**WORK TO BE COMPLETED**. In the entries below, count the lines holding "Ebner". Reply with the number only.
─── EXCERPTED RECORDS ───
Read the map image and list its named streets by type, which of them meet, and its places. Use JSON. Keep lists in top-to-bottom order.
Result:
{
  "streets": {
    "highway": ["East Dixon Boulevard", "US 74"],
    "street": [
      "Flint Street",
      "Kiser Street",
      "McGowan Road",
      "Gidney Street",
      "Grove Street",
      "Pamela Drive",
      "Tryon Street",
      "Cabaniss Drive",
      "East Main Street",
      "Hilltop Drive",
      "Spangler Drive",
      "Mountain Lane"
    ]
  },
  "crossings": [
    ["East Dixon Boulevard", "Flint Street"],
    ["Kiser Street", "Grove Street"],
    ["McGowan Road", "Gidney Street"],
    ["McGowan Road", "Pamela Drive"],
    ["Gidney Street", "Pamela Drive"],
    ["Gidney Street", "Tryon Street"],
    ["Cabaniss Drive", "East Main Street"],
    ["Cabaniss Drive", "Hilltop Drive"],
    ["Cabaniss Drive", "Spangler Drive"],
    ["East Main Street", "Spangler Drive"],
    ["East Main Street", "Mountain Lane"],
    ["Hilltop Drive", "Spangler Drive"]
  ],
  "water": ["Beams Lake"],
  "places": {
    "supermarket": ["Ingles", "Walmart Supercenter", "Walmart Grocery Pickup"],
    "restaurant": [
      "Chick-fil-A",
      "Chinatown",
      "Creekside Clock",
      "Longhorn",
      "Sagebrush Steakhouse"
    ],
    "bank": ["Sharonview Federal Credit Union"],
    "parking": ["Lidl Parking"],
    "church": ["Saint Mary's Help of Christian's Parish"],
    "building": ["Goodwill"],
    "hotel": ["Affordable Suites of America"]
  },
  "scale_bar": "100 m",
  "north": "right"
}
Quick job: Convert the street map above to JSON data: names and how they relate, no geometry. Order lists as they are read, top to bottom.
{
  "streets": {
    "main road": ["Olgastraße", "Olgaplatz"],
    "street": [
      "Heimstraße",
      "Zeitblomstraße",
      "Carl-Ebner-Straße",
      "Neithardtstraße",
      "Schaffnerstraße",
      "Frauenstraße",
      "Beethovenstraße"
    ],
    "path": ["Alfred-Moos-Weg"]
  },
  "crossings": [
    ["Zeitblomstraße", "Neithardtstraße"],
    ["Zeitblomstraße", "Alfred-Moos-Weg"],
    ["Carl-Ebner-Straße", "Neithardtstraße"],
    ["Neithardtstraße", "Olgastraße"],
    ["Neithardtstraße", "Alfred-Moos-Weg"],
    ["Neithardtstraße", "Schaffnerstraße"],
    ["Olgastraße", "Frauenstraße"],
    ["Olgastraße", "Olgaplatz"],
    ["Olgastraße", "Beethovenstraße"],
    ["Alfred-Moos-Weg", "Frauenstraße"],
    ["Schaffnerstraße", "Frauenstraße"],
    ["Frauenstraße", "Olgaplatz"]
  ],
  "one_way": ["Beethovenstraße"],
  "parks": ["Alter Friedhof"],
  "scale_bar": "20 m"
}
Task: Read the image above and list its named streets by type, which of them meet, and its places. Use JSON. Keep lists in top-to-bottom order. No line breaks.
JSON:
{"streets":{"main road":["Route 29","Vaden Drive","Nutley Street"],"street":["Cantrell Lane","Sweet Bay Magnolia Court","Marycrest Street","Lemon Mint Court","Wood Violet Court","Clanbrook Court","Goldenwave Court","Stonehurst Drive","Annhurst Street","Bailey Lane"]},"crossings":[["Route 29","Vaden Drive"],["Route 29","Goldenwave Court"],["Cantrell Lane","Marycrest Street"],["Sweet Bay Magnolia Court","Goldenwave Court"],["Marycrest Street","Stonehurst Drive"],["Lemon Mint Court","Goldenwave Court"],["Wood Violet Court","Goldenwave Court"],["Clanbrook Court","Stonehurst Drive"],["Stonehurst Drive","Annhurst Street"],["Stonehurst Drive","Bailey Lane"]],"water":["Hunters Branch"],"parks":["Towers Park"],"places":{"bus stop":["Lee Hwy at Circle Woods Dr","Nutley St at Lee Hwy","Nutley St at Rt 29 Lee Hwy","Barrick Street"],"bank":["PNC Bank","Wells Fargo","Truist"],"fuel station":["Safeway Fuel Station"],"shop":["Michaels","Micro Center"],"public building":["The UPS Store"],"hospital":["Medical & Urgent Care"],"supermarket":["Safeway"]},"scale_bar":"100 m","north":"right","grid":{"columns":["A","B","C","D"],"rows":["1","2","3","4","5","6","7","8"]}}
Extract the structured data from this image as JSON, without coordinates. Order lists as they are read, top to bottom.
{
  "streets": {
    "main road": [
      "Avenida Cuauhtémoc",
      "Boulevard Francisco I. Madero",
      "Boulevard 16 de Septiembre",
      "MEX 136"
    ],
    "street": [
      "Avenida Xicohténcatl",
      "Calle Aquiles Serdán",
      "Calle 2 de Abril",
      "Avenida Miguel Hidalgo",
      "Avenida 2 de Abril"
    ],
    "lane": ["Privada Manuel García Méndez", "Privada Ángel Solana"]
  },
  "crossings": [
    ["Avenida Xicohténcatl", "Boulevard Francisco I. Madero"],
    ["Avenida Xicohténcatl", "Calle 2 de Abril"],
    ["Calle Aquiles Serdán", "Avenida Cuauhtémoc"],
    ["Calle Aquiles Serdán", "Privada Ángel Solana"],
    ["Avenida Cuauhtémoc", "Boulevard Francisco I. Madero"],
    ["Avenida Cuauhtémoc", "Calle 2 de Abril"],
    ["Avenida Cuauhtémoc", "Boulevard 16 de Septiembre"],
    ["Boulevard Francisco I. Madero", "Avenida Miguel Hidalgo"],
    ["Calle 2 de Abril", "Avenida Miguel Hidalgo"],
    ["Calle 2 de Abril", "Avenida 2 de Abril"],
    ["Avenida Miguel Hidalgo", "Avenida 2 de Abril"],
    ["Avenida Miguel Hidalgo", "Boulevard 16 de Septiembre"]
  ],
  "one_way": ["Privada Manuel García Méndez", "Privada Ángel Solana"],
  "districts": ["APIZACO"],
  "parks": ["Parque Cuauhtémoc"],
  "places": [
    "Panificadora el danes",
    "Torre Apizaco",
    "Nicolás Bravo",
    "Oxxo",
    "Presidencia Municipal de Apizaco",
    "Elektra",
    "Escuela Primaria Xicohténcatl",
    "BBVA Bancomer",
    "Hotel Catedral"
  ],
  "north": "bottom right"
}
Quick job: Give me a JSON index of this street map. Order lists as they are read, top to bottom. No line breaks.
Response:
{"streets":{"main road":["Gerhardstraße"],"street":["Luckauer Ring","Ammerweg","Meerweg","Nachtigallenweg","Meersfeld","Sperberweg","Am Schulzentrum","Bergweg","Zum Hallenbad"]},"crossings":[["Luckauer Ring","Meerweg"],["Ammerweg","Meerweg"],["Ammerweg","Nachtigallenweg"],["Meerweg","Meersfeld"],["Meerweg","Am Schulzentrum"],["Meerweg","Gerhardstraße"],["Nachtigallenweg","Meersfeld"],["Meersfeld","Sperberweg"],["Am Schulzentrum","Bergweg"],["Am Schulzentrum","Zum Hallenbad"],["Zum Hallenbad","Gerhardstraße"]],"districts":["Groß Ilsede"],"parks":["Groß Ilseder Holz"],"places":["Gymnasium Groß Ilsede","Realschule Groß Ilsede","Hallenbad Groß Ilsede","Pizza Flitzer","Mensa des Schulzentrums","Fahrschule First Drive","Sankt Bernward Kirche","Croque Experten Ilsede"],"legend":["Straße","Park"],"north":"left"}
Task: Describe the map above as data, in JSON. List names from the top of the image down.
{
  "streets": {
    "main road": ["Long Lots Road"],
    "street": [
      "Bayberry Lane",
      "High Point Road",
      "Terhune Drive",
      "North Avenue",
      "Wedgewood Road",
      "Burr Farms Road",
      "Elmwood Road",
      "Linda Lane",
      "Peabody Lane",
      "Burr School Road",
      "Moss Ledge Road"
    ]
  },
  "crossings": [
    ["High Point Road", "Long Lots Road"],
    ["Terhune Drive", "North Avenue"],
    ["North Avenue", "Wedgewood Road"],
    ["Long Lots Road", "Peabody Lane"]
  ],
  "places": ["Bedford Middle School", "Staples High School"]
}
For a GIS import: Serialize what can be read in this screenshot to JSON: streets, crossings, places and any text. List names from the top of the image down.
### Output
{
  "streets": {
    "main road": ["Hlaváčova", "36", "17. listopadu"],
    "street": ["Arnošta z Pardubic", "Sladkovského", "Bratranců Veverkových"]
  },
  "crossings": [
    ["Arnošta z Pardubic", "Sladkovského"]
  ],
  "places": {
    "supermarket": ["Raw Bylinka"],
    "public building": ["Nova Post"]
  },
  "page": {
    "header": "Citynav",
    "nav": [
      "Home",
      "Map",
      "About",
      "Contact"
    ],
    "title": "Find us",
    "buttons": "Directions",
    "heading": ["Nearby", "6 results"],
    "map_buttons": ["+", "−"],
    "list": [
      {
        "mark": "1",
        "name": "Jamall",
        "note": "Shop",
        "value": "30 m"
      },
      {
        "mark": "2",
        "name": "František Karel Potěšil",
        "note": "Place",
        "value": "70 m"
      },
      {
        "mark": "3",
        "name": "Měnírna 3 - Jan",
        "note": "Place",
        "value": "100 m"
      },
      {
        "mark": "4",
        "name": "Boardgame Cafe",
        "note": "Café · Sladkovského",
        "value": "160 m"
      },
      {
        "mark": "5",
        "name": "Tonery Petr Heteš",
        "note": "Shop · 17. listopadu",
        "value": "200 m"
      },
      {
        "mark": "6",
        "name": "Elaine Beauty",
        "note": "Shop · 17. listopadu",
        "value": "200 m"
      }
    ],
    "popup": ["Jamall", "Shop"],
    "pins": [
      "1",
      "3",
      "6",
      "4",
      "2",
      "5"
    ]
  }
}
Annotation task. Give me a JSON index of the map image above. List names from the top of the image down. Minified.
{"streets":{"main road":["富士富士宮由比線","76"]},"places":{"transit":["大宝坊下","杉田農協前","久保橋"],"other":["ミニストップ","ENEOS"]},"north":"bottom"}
───
**FINISHED EXERCISE**. 2